─── The records ───

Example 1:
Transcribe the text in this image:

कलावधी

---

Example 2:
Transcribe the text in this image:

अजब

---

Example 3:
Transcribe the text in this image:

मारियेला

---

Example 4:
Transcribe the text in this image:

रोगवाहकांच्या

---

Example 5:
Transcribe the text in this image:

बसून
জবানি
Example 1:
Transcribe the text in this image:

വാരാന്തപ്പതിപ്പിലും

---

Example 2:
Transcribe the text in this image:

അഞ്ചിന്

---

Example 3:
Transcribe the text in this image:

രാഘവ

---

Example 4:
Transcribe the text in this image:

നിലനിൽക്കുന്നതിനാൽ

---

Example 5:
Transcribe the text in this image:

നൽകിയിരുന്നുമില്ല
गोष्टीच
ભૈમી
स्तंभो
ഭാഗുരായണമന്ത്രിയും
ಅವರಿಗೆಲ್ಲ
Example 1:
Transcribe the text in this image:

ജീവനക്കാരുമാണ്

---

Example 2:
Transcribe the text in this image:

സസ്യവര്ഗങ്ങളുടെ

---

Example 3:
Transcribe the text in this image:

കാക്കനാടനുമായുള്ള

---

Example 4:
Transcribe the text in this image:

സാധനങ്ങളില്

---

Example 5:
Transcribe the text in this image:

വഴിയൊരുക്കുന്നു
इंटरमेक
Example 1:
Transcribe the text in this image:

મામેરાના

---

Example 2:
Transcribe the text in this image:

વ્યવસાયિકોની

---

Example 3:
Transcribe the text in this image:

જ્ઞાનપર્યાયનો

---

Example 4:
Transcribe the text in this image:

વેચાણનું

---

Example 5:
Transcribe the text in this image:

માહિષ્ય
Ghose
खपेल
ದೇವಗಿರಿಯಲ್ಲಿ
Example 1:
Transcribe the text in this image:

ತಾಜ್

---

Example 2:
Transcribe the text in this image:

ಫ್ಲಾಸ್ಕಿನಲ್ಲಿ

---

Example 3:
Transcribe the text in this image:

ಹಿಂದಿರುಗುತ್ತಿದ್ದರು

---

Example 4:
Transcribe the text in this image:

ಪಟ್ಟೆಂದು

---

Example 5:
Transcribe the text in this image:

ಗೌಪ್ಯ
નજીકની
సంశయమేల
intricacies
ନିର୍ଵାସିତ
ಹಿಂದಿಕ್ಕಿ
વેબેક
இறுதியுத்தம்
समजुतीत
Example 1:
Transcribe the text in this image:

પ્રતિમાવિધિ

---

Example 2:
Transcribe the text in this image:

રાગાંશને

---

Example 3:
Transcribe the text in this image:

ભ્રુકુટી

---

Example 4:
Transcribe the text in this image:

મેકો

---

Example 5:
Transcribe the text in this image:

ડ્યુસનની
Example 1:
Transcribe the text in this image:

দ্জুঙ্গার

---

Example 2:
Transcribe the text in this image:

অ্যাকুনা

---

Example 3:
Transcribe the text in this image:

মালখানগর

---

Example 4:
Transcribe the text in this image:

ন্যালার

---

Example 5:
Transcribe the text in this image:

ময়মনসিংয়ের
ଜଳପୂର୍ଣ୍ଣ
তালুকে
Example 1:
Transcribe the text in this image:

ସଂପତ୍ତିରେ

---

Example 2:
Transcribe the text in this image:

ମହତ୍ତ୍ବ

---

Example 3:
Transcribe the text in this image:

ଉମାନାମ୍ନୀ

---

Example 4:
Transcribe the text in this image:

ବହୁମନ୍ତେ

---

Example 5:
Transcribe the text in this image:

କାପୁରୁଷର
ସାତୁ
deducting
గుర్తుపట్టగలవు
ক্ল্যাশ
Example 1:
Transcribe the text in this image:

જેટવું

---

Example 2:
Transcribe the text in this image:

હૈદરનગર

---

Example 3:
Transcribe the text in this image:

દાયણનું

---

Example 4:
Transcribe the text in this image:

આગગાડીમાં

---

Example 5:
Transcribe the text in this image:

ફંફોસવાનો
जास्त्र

───

§ **Problem to solve**: Set down every entry exactly as it appears.

§ **Answer to this task**:
Example 1:
Transcribe the text in this image:

कलावधी

---

Example 2:
Transcribe the text in this image:

अजब

---

Example 3:
Transcribe the text in this image:

मारियेला

---

Example 4:
Transcribe the text in this image:

रोगवाहकांच्या

---

Example 5:
Transcribe the text in this image:

बसून
জবানি
Example 1:
Transcribe the text in this image:

വാരാന്തപ്പതിപ്പിലും

---

Example 2:
Transcribe the text in this image:

അഞ്ചിന്

---

Example 3:
Transcribe the text in this image:

രാഘവ

---

Example 4:
Transcribe the text in this image:

നിലനിൽക്കുന്നതിനാൽ

---

Example 5:
Transcribe the text in this image:

നൽകിയിരുന്നുമില്ല
गोष्टीच
ભૈમી
स्तंभो
ഭാഗുരായണമന്ത്രിയും
ಅವರಿಗೆಲ್ಲ
Example 1:
Transcribe the text in this image:

ജീവനക്കാരുമാണ്

---

Example 2:
Transcribe the text in this image:

സസ്യവര്ഗങ്ങളുടെ

---

Example 3:
Transcribe the text in this image:

കാക്കനാടനുമായുള്ള

---

Example 4:
Transcribe the text in this image:

സാധനങ്ങളില്

---

Example 5:
Transcribe the text in this image:

വഴിയൊരുക്കുന്നു
इंटरमेक
Example 1:
Transcribe the text in this image:

મામેરાના

---

Example 2:
Transcribe the text in this image:

વ્યવસાયિકોની

---

Example 3:
Transcribe the text in this image:

જ્ઞાનપર્યાયનો

---

Example 4:
Transcribe the text in this image:

વેચાણનું

---

Example 5:
Transcribe the text in this image:

માહિષ્ય
Ghose
खपेल
ದೇವಗಿರಿಯಲ್ಲಿ
Example 1:
Transcribe the text in this image:

ತಾಜ್

---

Example 2:
Transcribe the text in this image:

ಫ್ಲಾಸ್ಕಿನಲ್ಲಿ

---

Example 3:
Transcribe the text in this image:

ಹಿಂದಿರುಗುತ್ತಿದ್ದರು

---

Example 4:
Transcribe the text in this image:

ಪಟ್ಟೆಂದು

---

Example 5:
Transcribe the text in this image:

ಗೌಪ್ಯ
નજીકની
సంశయమేల
intricacies
ନିର୍ଵାସିତ
ಹಿಂದಿಕ್ಕಿ
વેબેક
இறுதியுத்தம்
समजुतीत
Example 1:
Transcribe the text in this image:

પ્રતિમાવિધિ

---

Example 2:
Transcribe the text in this image:

રાગાંશને

---

Example 3:
Transcribe the text in this image:

ભ્રુકુટી

---

Example 4:
Transcribe the text in this image:

મેકો

---

Example 5:
Transcribe the text in this image:

ડ્યુસનની
Example 1:
Transcribe the text in this image:

দ্জুঙ্গার

---

Example 2:
Transcribe the text in this image:

অ্যাকুনা

---

Example 3:
Transcribe the text in this image:

মালখানগর

---

Example 4:
Transcribe the text in this image:

ন্যালার

---

Example 5:
Transcribe the text in this image:

ময়মনসিংয়ের
ଜଳପୂର୍ଣ୍ଣ
তালুকে
Example 1:
Transcribe the text in this image:

ସଂପତ୍ତିରେ

---

Example 2:
Transcribe the text in this image:

ମହତ୍ତ୍ବ

---

Example 3:
Transcribe the text in this image:

ଉମାନାମ୍ନୀ

---

Example 4:
Transcribe the text in this image:

ବହୁମନ୍ତେ

---

Example 5:
Transcribe the text in this image:

କାପୁରୁଷର
ସାତୁ
deducting
గుర్తుపట్టగలవు
ক্ল্যাশ
Example 1:
Transcribe the text in this image:

જેટવું

---

Example 2:
Transcribe the text in this image:

હૈદરનગર

---

Example 3:
Transcribe the text in this image:

દાયણનું

---

Example 4:
Transcribe the text in this image:

આગગાડીમાં

---

Example 5:
Transcribe the text in this image:

ફંફોસવાનો
जास्त्र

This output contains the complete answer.